Joseph P. Laycock: Veronica Lueken has been variously called a saint, a mentally ill person, and a fraud. What do you think was motivating her to organize these vigils in Bayside Hills?

Kevin J. Farrelly: Most Bayside Hills residents believed Lueken was a fraud who sought fame and fortune. I have no way of assessing her mental capacity. Your book reveals that Lueken and her followers believed the person claiming to be Pope Paul VI was an imposter. Was this because they were irrational or because this wild claim supported their political agenda?
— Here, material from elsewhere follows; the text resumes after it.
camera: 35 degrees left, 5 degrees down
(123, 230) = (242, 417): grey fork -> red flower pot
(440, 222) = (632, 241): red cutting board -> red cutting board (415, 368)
One could ask the same question of Americans who continue to insist that President Obama was born outside the United States.
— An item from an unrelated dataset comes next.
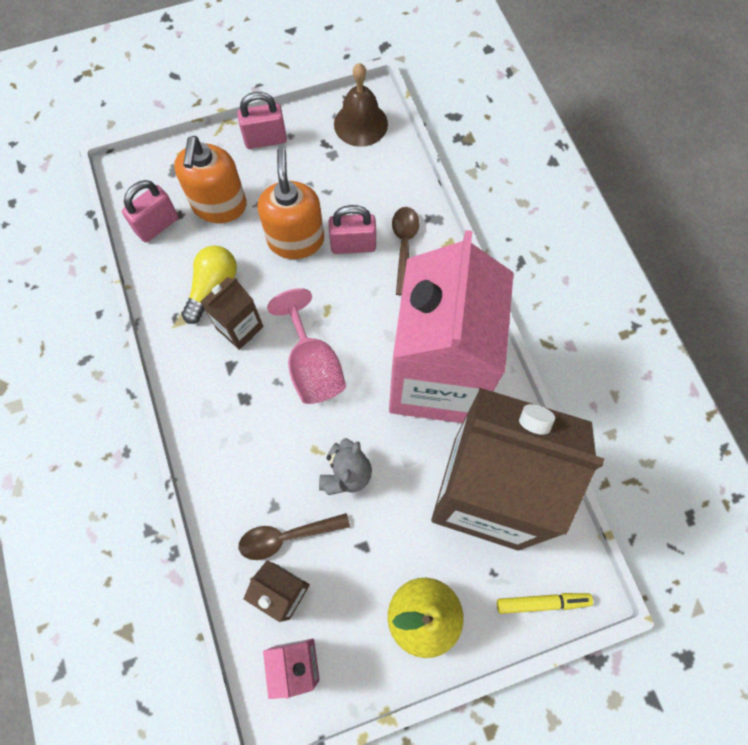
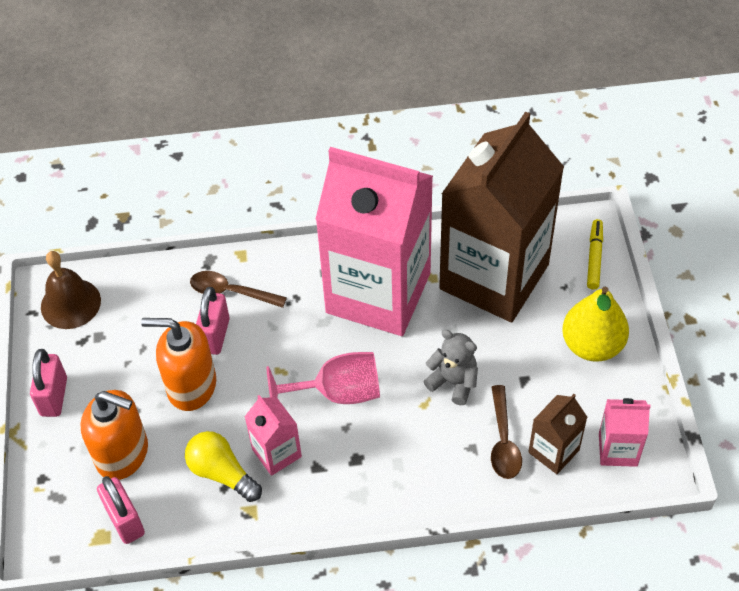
camera: 75 degrees left, 15 degrees down
(239, 327) = (276, 453): brown carton -> pink carton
Image Credit: “Our Lady is Raised Up” by Lawrence OP. CC BY-NC-ND 2.0 via Flickr.

Recent Comments

  1. M. P.

    I have never been to Bayside nor know anyone who has been there during the time of the apparitions. However I have watched the films that were made on Bayside apparitions that are available on youtube, I have studied these apparitions and read many of the messages…. …And from all my research and with meditation to the Holy Spirit I can say that the Apparitions To Veronica in Bayside were infact true and they DID actually happen. …The Apparitions that occurred there have been dismissed by the Church but however it must be notated that a proper inspection was never conducted by Church authorities. The local Church authorities unjustly assumed and dismissed the Messages and Apparitions to Veronica..without completing a proper inspection or even interviewing her. ..I will provide a link to that in another comment// Yes the community may have been slightly destructed ounce a month when people gatterd for the apparitions but thats normal with any large public invent.. and if these Apparitions where real and from which they are than people need to be careful when complaining or making such comments about them because weather you realize it or not you are actually complaining against God.

  2. Narcisa Martinez

    Since 1977, I had heard and seen this group. T he church was very much against reading any of the messages or joining this group.
    Frankly, I was scared I’d get excommunicated for sharing my faith with this group. Today, especially after all the scandals have come out, etc, I trust it is from God. I received the gift of conversion thanks to these people.And I thank Veronica of the Cross, as we call her in our circle.